Purpose: We evaluated the effects of different tumor conditions on discrepancy between radiologically measured size and true size of renal tumors.
Materials and Methods: The data from 238 patients who underwent radical or partial nephrectomy for a renal tumor at our institution were reviewed. Radiologic tumor size defined as the largest diameter on a CT scan was compared to pathologic tumor size defined as the largest diameter on gross pathologic examination.
Results: There was no significant difference between the mean radiologic and pathologic size for all tumors (p=0.078). When stratified according to radiologic size range, mean radiologic size was significantly larger than mean pathologic size for tumors <4 cm (p=0.001), but there was no significant difference between them for tumors 4-7 cm, and >7 cm. When classified according to histologic subtype, mean radiologic size was significantly larger than pathologic size only in clear cell renal cell carcinoma (p=0.005). When classified according to tumor location, mean radiologic size was larger than pathologic size in endophytic tumors (p=0.050), but not in exophytic tumors.

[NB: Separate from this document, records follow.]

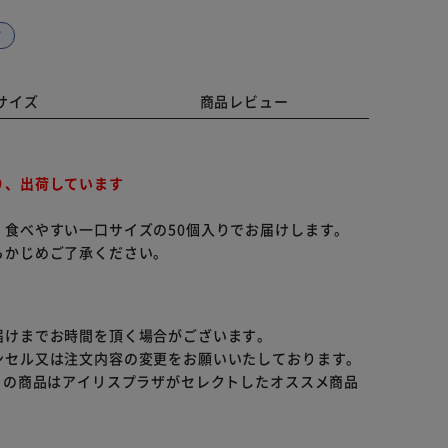
ズ
サイズ
商品レビュー
り、出荷しています
食べやすい一口サイズの50個入りでお届けします。
らかじめご了承ください。
届けまでお時間を頂く場合がございます。
ンセル又は注文内容の変更をお願いいたしております。
らの商品はアイリスプラザがセレクトしたオススメ商品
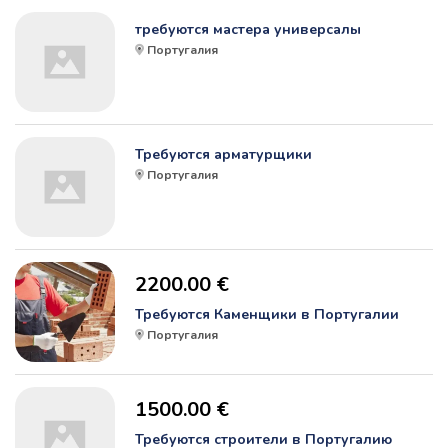
требуются мастера универсалы
Португалия
Требуются арматурщики
Португалия
2200.00 €
Требуются Каменщики в Португалии
Португалия
1500.00 €
Требуются строители в Португалию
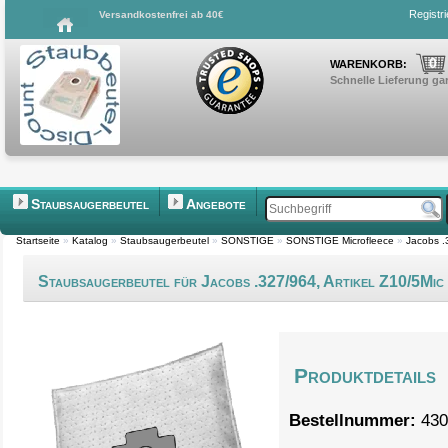
Registr
Versandkostenfrei ab 40€
0
WARENKORB:
Schnelle Lieferung gar
Staubsaugerbeutel
Angebote
Startseite
»
Katalog
»
Staubsaugerbeutel
»
SONSTIGE
»
SONSTIGE Microfleece
»
Jacobs .
Staubsaugerbeutel für Jacobs .327/964, Artikel Z10/5Mic
Produktdetails
Bestellnummer:
430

When endophytic tumors were stratified according to radiologic size range, there was a significant difference between the radiologic and pathologic size for tumors <4 cm (p<0.001) and 4-7 cm (p=0.007), but not for tumors >7 cm.
Conclusions: Radiologic tumor size seems to correlate well with pathologic tumor size. However, there was a tendency to overestimate tumor size in smaller tumors. Endophytic renal tumors are more likely to have size overestimated by CT scan than exophytic tumors.